Was bedeutet «Anwachsung» im Erbrecht?

Was geschieht mit dem Erbanteil, wenn ein Erbe wegfällt und dieser keine Nachkommen hat, die ihn repräsentieren können? In diesem Fall greift die Anwachsung: Der freie Anteil fällt den übrigen Erben derselben Ordnung im Verhältnis ihrer Erbquoten zu. Wie sich Anwachsung von der Repräsentation abgrenzt und wann welches Prinzip zum Zug kommt, zeigen zwei Beispiele in diesem Beitrag.

Anwachsung bezeichnet den Vorgang, bei dem der Anteil eines weggefallenen Erben den verbleibenden Erben derselben Ordnung zufällt.
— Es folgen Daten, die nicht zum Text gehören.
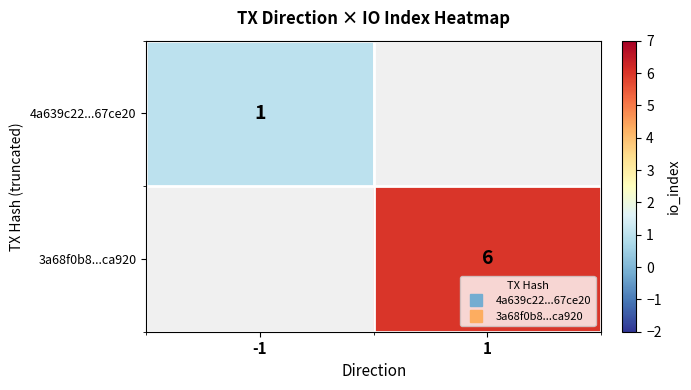

Which category has the lowest value across all series?

-1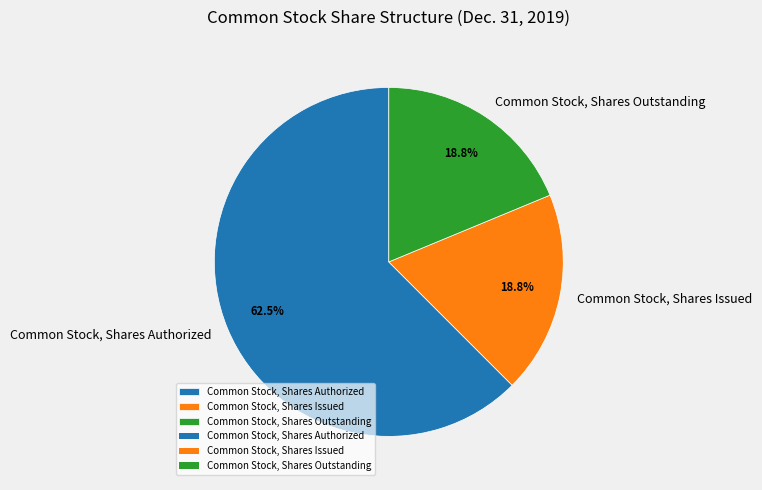

What percentage is the Common Stock, Shares Outstanding slice, to the nearest percent?

19%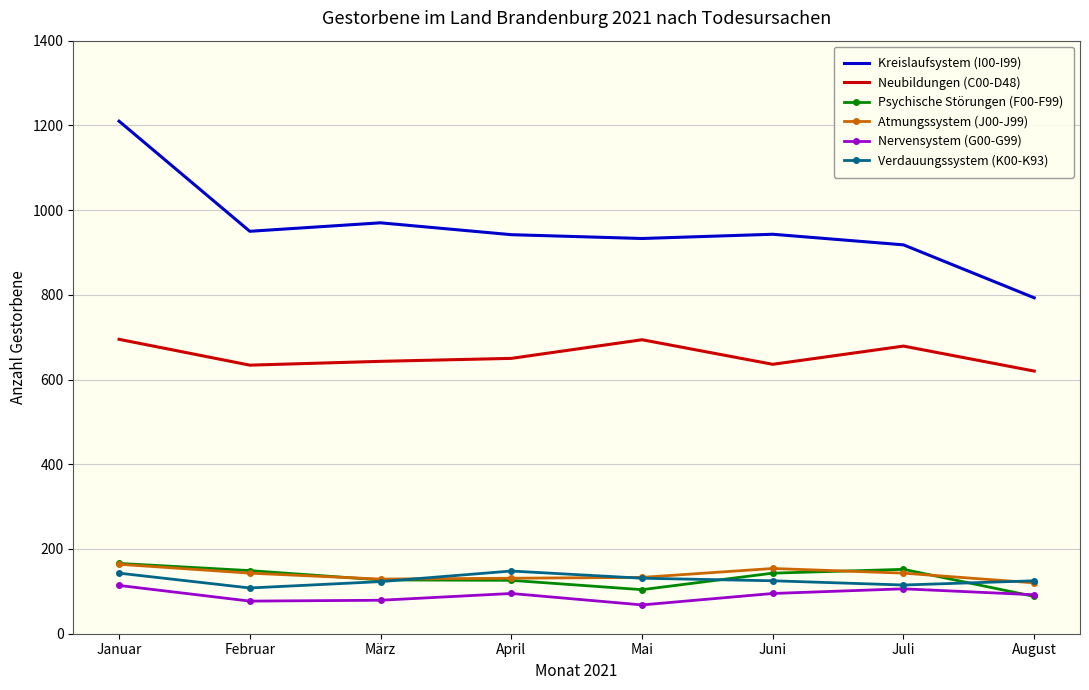

True or false: Kreislaufsystem (I00-I99) and Nervensystem (G00-G99) cross at least once.

False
Sie tritt ein, wenn ein Erbe weder selbst erben kann noch Nachkommen hat, die ihn repräsentieren können.

Anwachsung und Repräsentation schließen sich gegenseitig aus: Sind Nachkommen vorhanden, greift die Repräsentation. Anwachsung greift nur, wenn keine Repräsentation möglich ist. Der frei gewordene Anteil wächst dann den übrigen Erben im Verhältnis ihrer Erbquoten zu.
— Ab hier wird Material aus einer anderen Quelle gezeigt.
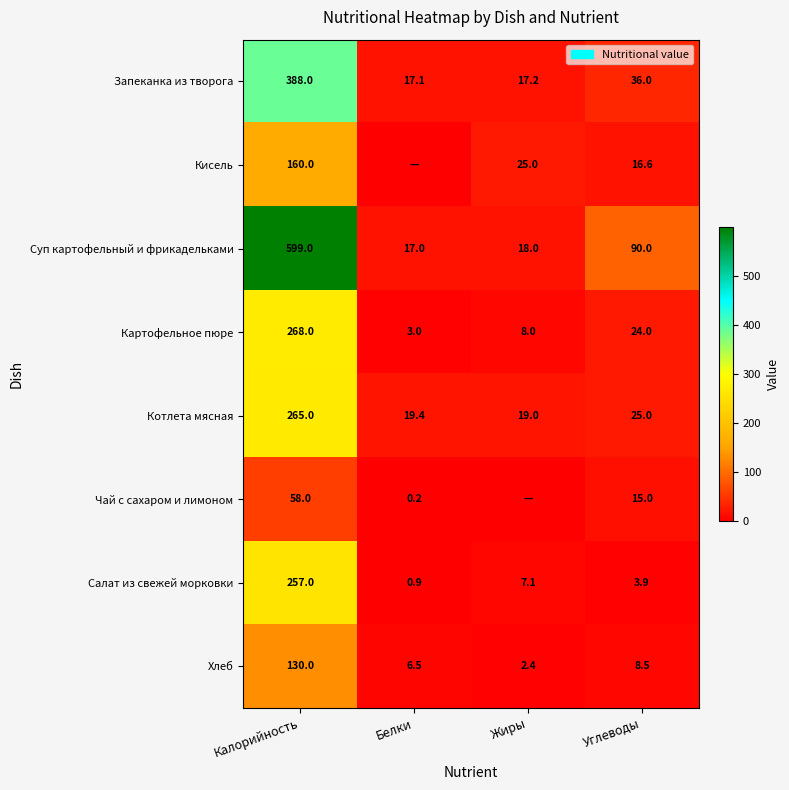

True or false: Хлеб has a value of 130.0 at Калорийность.

True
Beispiel: Ein Vater stirbt und hatte zu Lebzeiten drei Kinder. Eines davon ist vor ihm verstorben – kinderlos. Durch Anwachsung erhalten die beiden lebenden Geschwister je die Hälfte der Verlassenschaft. Hätte das vorverstorbene Kind selbst Nachkommen gehabt, wäre es zur hinsichtlich seines Drittels zur Repräsentation durch dessen Kinder gekommen.

Beispiel 2: Eine kinderlose Frau verstirbt. Ihre Mutter lebt noch, ihr Vater ist bereits verstorben. Da ihre Eltern neben ihr keine anderen Kinder hatten, kommt eine Repräsentation nicht in Betracht, die Verlassenschaft fällt zu 100% der Mutter zu.